Lehman Agrees to Buy Neuberger

The deal caps a month-long courtship for one of the premier asset-management firms.
Publish date:

Updated from 8:36 a.m. EDT

Lehman Brothers


said Tuesday it will buy

Neuberger Berman

(NEU) - Get Report

in a $2.63 billion cash and stock deal, capping a month-long courtship for one of the premier asset-management firms.

The purchase price is slightly less than the $3 billion price tag that most industry observers had speculated it would take to get the deal done.

Lehman will pay $41.48 a share for Neuberger's stock, which is a 2.5% premium to the price the asset manager's stock closed at Monday.

But the sale price represents a 20% premium to the price Neuberger's stock was trading for on June 24 -- the date speculation about the deal started making news. The deal also will pay Neuberger shareholders $9.49 in cash and 0.496 shares of Lehman stock.

In afternoon trading, Neuberger's stock was down 51 cents, or 1.3%, at just under $40. Lehman was down a $1, or 1.5%, at $63.52.

In acquiring Neuberger, Lehman gets a money management firm with $63.7 billion in assets under management. The move is part of an attempt by Lehman, which has a small retail customer base, to diversify its business beyond bond trading and investment banking work.

A key part of the deal is the $120 million Lehman is setting aside in restricted stock and other compensation as a way to retain key employees at Neuberger.

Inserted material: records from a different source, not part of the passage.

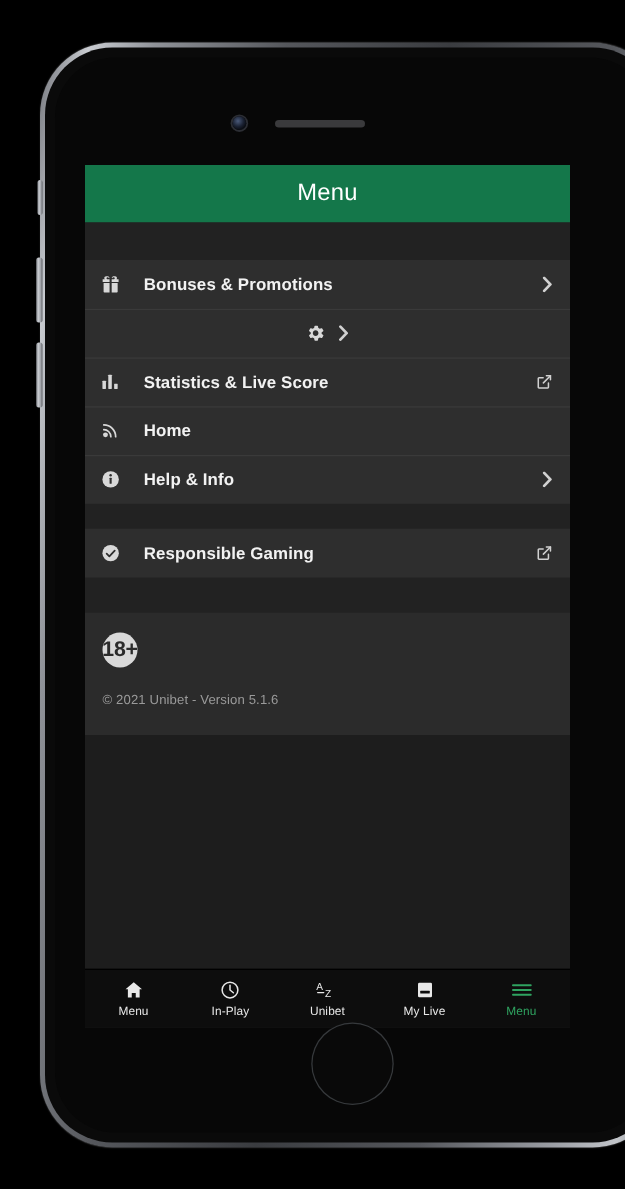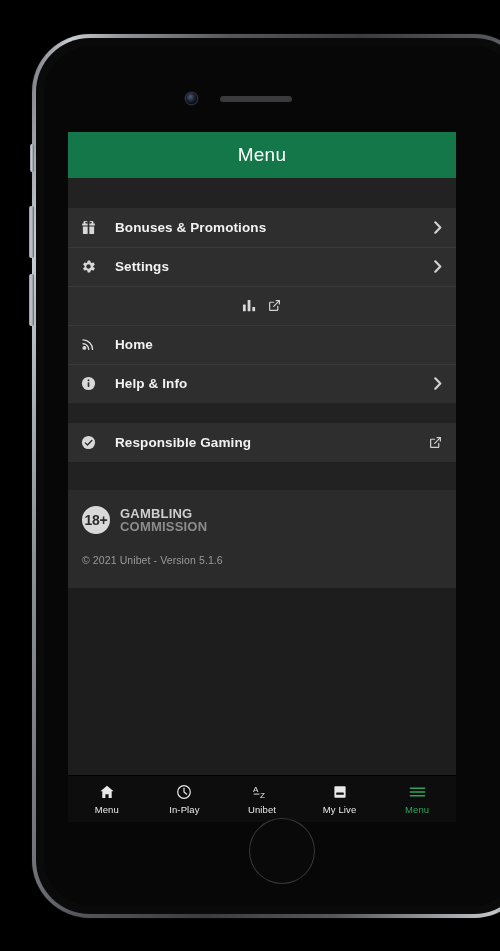--- a/index.html
+++ b/index.html
@@ -296,7 +296,6 @@
                   <path d="M14.4 9.6l-1.3-1c.1-.4.1-.8 0-1.2l1.3-1c.2-.2.3-.5.2-.7l-1-1.7c-.1-.2-.4-.3-.7-.2l-1.5.5c-.3-.3-.7-.5-1.1-.6l-.3-1.6c0-.3-.3-.5-.5-.5H7.5c-.3 0-.5.2-.5.5l-.3 1.6c-.4.1-.8.3-1.1.6l-1.5-.5c-.3-.1-.6 0-.7.2l-1 1.7c-.1.2-.1.5.2.7l1.3 1c-.1.4-.1.8 0 1.2l-1.3 1c-.2.2-.3.5-.2.7l1 1.7c.1.2.4.3.7.2l1.5-.5c.3.3.7.5 1.1.6l.3 1.6c0 .3.3.5.5.5h2c.3 0 .5-.2.5-.5l.3-1.6c.4-.1.8-.3 1.1-.6l1.5.5c.3.1.6 0 .7-.2l1-1.7c.2-.2.1-.5-.2-.7zM8 10.4c-1.3 0-2.4-1.1-2.4-2.4S6.7 5.6 8 5.6s2.4 1.1 2.4 2.4S9.3 10.4 8 10.4z"></path>
                 </svg>
               </span>
-              <span class="menu-label">Settings</span>
               <span class="menu-affordance">
                 <svg width="8" height="13" viewBox="0 0 8 13" fill="none" stroke="currentColor" stroke-width="2.2" stroke-linecap="round" stroke-linejoin="round">
                     <path d="M1.3 1.3L6.3 6.5 1.3 11.7"></path>

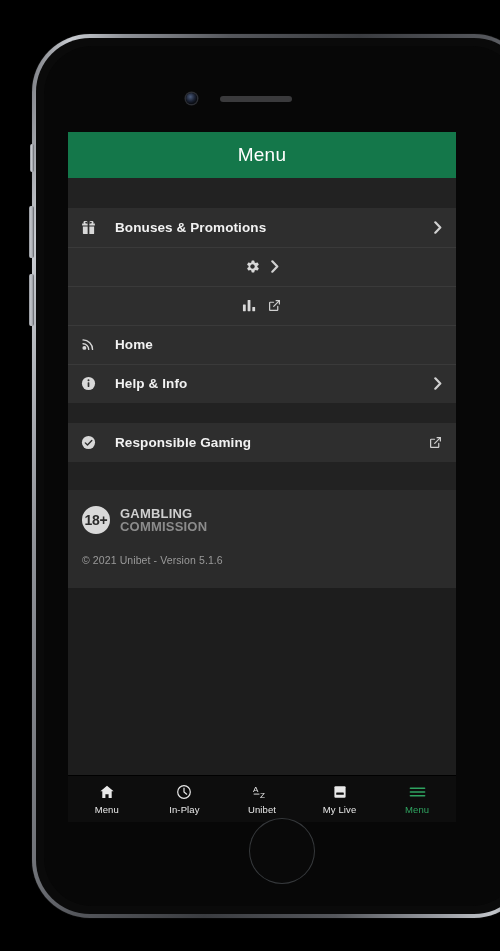--- a/index.html
+++ b/index.html
@@ -311,6 +311,7 @@
                   <rect x="11" y="9.5" width="3" height="4.5" rx="0.4"></rect>
                 </svg>
               </span>
+              <span class="menu-label">Statistics &amp; Live Score</span>
               <span class="menu-affordance">
                 <svg width="13" height="13" viewBox="0 0 16 16" fill="none" stroke="currentColor" stroke-width="1.5" stroke-linecap="round" stroke-linejoin="round">
                   <path d="M12 9.2v4.1c0 .4-.3.7-.7.7H2.7c-.4 0-.7-.3-.7-.7V4.7c0-.4.3-.7.7-.7h4.1"></path>

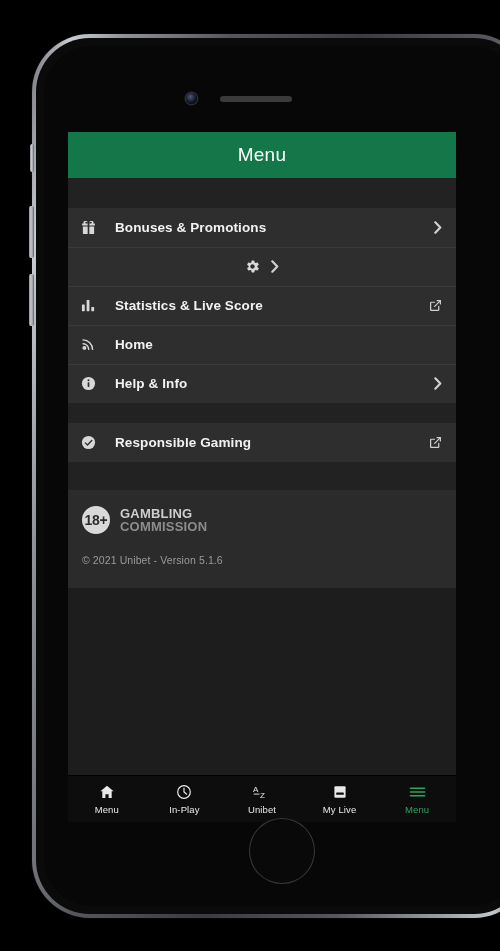--- a/index.html
+++ b/index.html
@@ -189,7 +189,7 @@
     border-radius: 50%;
     background: #d9d9d9;
     color: #2b2b2b;
-    font-size: 14px;
+    font-size: 17px;
     font-weight: 700;
     display: flex;
     align-items: center;

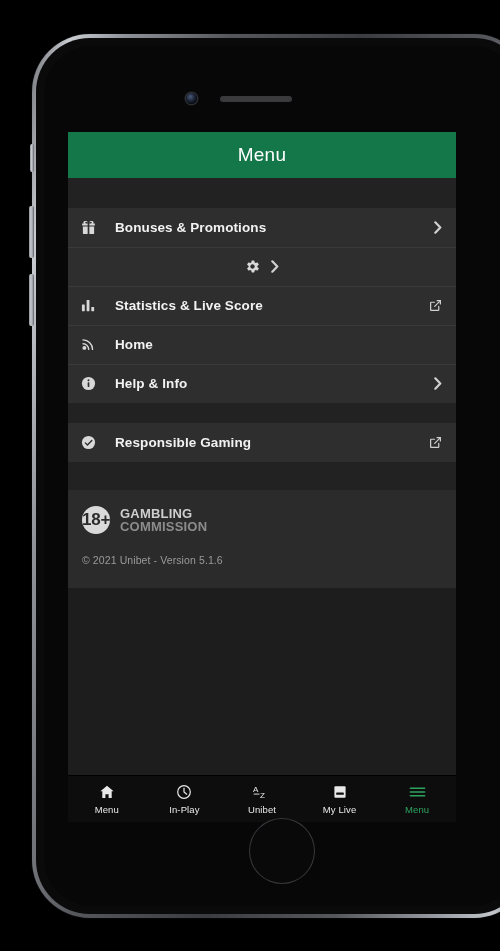--- a/index.html
+++ b/index.html
@@ -376,10 +376,6 @@
           <div id="footer-block">
             <div id="footer-logos">
               <div id="age-badge">18+</div>
-              <div id="gc-wordmark">
-                <span id="gc-line1">GAMBLING</span>
-                <span id="gc-line2">COMMISSION</span>
-              </div>
             </div>
             <div id="copyright">© 2021 Unibet - Version 5.1.6</div>
           </div>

"Financially, we expect the combination to further improve our ability to generate consistent and attractive cross-cycle results and create additional value for our shareholders," Lehman said in a statement. "Culturally, Neuberger Berman is a wonderful fit with our one firm culture."

But not everyone on Wall Street was impressed with the deal.

David Trone, a Prudential Securities brokerage analyst, said Lehman is paying too much for Neuberger. While the deal may make sense strategically, Trone contends the price tag is too rich because it will dilute Lehman's earnings in 2004 and won't lead to enough cost savings at the merged firms.

"Neuberger is certainly an attractive property in isolation, but in our view Lehman has paid handsomely for what is essentially a 'cut and paste' transaction," said Trone in a research report.